### [AUSZUFÜHRENDE SCHRITTE]
1 > Wann reichten die Beschwerdeführenden laut dem Textauszug zur Sprungbeschwerde ihre Stellungnahme zur Zulässigkeit ein?
2 > Welche Bezeichnungen für die am Verfahren beteiligten Stellen und Parteien kommen im Textauszug zur Sprungbeschwerde vor? Nennen Sie alle.
3 > Fahren Sie mit dem Textauszug zur Sprungbeschwerde nach seinem letzten Satz fort.

### [TEXTAUSZUG]
Mit Schreiben vom 29. Februar 2012, mittels welchem die Sprungbeschwerde an das Bundesverwaltungsgericht weitergeleitet wurde, beantragt die ESTV, auf die Sprungbeschwerde sei nicht einzutreten, da die Voraussetzungen nicht erfüllt seien. Eine Sprungbeschwerde sei nur gegen einlässlich begründete Verfügungen der ESTV möglich und solche lägen in den vorliegenden Fällen nicht vor.

E.
Mit Eingabe vom 8. März 2012 reichten die Beschwerdeführenden eine Stellungnahme zu den Ausführungen der ESTV betreffend Zulässigkeit einer Sprungbeschwerde ein. Die Beschwerdeführenden sind der Ansicht, dass die beiden Einschätzungsmitteilungen der Vorinstanz einlässlich begründet und somit die Voraussetzungen einer Sprungbeschwerde erfüllt seien.

### [BEREITGESTELLTE ANGABEN]
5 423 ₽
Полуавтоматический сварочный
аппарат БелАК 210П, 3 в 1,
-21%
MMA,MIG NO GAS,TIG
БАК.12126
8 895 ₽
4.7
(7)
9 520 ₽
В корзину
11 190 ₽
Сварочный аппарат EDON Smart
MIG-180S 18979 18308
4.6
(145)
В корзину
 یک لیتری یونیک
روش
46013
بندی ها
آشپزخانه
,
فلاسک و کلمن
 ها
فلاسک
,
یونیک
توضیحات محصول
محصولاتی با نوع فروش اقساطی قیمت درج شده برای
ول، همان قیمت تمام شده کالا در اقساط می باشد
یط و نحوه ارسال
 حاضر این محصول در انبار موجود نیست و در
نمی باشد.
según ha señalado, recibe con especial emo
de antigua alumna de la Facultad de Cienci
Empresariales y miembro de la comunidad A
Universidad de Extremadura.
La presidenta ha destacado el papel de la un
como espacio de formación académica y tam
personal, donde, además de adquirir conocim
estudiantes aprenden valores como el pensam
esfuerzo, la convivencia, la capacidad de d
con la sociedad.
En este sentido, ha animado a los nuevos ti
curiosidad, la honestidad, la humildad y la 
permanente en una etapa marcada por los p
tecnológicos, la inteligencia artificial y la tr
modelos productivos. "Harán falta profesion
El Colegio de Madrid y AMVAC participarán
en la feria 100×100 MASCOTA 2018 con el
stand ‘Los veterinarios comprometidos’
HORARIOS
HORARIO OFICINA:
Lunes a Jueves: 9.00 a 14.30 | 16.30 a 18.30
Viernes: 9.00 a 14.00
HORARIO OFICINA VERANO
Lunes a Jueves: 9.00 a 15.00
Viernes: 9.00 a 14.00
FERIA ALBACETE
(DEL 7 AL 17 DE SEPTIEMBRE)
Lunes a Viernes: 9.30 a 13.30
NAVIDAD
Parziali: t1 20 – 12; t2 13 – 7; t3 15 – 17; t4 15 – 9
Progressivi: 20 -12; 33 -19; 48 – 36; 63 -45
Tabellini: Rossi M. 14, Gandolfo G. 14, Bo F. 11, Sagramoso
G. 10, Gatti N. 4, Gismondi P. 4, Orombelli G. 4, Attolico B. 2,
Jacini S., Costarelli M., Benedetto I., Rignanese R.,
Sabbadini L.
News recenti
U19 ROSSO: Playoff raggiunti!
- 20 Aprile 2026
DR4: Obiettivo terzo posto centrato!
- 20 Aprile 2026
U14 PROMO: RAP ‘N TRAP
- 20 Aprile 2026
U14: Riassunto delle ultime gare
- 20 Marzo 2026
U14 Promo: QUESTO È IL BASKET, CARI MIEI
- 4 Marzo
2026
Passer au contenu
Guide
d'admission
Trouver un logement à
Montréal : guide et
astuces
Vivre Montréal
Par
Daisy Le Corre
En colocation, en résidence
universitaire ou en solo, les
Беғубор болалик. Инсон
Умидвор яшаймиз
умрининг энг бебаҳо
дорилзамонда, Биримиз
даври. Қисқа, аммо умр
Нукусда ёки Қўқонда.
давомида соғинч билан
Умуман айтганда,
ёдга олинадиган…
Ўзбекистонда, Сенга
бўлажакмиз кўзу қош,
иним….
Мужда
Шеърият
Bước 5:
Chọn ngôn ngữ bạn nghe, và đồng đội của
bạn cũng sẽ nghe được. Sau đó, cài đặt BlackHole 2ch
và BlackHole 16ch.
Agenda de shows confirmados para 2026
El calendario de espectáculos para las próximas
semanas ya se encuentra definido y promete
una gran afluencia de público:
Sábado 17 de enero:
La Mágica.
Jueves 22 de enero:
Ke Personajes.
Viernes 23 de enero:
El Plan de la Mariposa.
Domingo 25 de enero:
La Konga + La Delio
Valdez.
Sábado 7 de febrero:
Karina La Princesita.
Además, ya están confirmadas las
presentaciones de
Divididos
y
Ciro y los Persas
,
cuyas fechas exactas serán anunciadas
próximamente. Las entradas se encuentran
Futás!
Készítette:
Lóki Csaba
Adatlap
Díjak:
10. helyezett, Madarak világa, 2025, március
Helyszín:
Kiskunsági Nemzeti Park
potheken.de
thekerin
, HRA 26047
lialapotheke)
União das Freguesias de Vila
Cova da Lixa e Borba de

### [ERGEBNISSE DER REIHE NACH]
1 > Am 8. März 2012.

2 > ESTV, Bundesverwaltungsgericht, Beschwerdeführende, Vorinstanz

3 >
 

Das Bundesverwaltungsgericht zieht in Erwägung:

1.  

1.1. Das Bundesverwaltungsgericht beurteilt gemäss Art. 31 des Bun­desgesetzes vom 17. Juni 2005 über das Bundesverwaltungsgericht (Verwaltungsgerichtsgesetz, VGG, SR 173.32) Beschwerden gegen Verfügungen nach Art. 5 des Bundesgesetzes vom 20. Dezember 1968 über das Verwaltungsverfahren (VwVG, SR 172.021), sofern keine Ausnahme nach Art. 32 VGG gegeben ist. Eine solche Ausnahme liegt hier nicht vor, und die Vorinstanz ist eine Behörde im Sinn von Art. 33 VGG. Das Bundesverwaltungsgericht ist demnach für die Beurteilung der vorliegenden Beschwerde sachlich zuständig.

1.2.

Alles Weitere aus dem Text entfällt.